The neutron star “Black Widow” devoured its companion, becoming the heaviest thing found so far

Zoom / A rotating neutron star periodically oscillates in radio (green) and gamma ray (purple) radiation after ERT. The Black Widow pulsar heats the side facing its partner’s stellar partner to temperatures twice the surface temperature of the Sun and slowly evaporates.

NASA’s Goddard Space Flight Center

Astronomers have identified the heaviest neutron star known to date, weighing 2.35 solar masses, according to last paper Published in Astrophysical Journal Letters. How did you get so big? Most likely by devouring a companion star – the celestial equivalent of a black widow spider devouring its companion. The work helps put an upper bound on how massive neutron stars can be, with implications for our understanding of the quantum state of matter in their cores.

Neutron stars are the remnants of supernovae.

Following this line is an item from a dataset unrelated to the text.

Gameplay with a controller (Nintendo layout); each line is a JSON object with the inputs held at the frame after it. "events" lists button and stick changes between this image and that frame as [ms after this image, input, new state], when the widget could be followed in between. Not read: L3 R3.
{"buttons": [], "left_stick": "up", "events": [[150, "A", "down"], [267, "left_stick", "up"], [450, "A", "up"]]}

As Science Editor Ars John Timmer wrote last month:

The matter that makes up neutron stars begins as ionized atoms near the core of a massive star. Once a star’s fusion reactions stop producing enough energy to counteract the gravitational pull, this material contracts, and experiences increasing pressures. The crushing force is enough to eliminate the boundaries between atomic nuclei, creating a giant soup of protons and neutrons. In the end, even the electrons in the region are forced to form many protons, converting them into neutrons.

This finally provides a force to compress the crushing force of gravity. Quantum mechanics prevents neutrons from occupying the same energy state in close proximity, and this prevents neutrons from getting too close, and thus prevents collapsing into a black hole. But it is possible that there is an intermediate state between a bubble of neutrons and a black hole, where the boundaries between neutrons begin to collapse, resulting in strange clusters of their constituent quarks.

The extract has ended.